I'm using Janus with Cassandra and Elastic Search.
Regards,
Aman
Thank you for your response. This is how I'm using it:
1. I created a property key called version, which is incremented at the service layer every time an update is made on an element (vertex or edge).
mgmt = graph.openManagement()
version = mgmt.makePropertyKey('version').dataType(Integer.class).make()
mgmt.setConsistency(name, ConsistencyModifier.LOCK)
mgmt.buildIndex("vertexIndex", Vertex.class).addKey(version, Mapping.DEFAULT.asParameter()).buildMixedIndex("esIndex")
mgmt.buildIndex("edgeIndex", Edge.class).addKey(version, Mapping.DEFAULT.asParameter()).buildMixedIndex("esIndex")
mgmt.commit()
In case mixed index already exists, I simply add the property in both vertex and edge mixed indices:
index = mgmt.getGraphIndex("edgeIndex or vertexIndex")
mgmt.addIndexKey(index, version)
In case
2. For every new edge label I create, I'm attaching this property to the edge.
mgmt = graph.openManagement() relatedTo = mgmt.makeEdgeLabel('relatedTo').make() mgmt.addProperties(relatedTo, version) mgmt.commit()
How I tested: When I'm making multiple concurrent calls via Jmeter to update an existing vertex, only one request passes, and rest throw a permanent locking exception. However, when I run same test for edges, multiple updates are successful. Few that fail are because of version check logic at service layer which kicks in a few ms after first few updates are successful.
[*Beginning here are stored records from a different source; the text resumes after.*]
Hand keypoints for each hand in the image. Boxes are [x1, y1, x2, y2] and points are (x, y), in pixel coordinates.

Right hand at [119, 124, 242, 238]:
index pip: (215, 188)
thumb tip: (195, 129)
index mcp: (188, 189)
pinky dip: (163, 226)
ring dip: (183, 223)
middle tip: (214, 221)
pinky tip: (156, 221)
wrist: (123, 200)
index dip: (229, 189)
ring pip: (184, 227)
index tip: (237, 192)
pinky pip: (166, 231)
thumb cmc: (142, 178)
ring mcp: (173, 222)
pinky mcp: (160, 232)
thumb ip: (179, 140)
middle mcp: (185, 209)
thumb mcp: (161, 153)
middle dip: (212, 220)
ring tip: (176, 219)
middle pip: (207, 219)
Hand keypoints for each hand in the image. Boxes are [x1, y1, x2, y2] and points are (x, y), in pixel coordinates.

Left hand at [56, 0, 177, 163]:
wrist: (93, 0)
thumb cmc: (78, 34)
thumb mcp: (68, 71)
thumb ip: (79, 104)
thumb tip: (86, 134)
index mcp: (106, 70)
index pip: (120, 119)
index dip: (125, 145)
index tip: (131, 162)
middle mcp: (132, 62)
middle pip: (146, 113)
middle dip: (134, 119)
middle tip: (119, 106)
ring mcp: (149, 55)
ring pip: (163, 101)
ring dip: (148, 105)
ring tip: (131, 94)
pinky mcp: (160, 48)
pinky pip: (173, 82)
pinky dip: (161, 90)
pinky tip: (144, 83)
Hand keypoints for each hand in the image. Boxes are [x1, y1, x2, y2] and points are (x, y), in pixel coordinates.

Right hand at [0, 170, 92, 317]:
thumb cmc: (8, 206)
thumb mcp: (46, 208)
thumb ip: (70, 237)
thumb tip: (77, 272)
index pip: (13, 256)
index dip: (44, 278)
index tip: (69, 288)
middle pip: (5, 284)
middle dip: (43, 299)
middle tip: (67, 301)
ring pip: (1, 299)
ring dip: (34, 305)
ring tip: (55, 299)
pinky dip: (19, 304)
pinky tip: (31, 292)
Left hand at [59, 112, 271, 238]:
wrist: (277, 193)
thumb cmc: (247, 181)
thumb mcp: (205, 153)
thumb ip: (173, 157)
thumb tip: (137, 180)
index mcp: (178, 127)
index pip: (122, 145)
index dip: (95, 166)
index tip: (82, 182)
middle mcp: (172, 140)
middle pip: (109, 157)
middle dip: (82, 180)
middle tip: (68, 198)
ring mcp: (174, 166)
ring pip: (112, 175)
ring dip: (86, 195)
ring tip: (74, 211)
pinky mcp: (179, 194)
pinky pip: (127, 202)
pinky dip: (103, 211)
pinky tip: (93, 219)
I'm using Janus with Cassandra and Elastic Search.
Regards,
Aman
hadoopmarc@...
Hi Aman,
The JanusGraph docs on consistency, cqlLocking do not limit its use to vertices. Can you please show how you translated the example from https://docs.janusgraph.org/advanced-topics/eventual-consistency/#data-consistency for vertex properties to the locking of edge properties?
Best wishes, Marc
The JanusGraph docs on consistency, cqlLocking do not limit its use to vertices. Can you please show how you translated the example from https://docs.janusgraph.org/advanced-topics/eventual-consistency/#data-consistency for vertex properties to the locking of edge properties?
Best wishes, Marc
Amandeep Srivastava <amandeep.srivastava1996@...>
Hi,
Is there a way by which I can prevent concurrent updates to edges? For vertices, I'm simply maintaining a version field with Lock consistency, so a concurrent update results in Permanent Locking Exception being thrown, but the same doesn't seem to work for edges.
--
Regards,
Aman
Aman <amandeep.srivastava1996@...>
Hi,
Is there a way by which I can prevent concurrent updates to edges? For vertices, I'm simply maintaining a version field with Lock consistency, so a concurrent update results in Permanent Locking Exception being thrown, but the same doesn't seem to work for edges.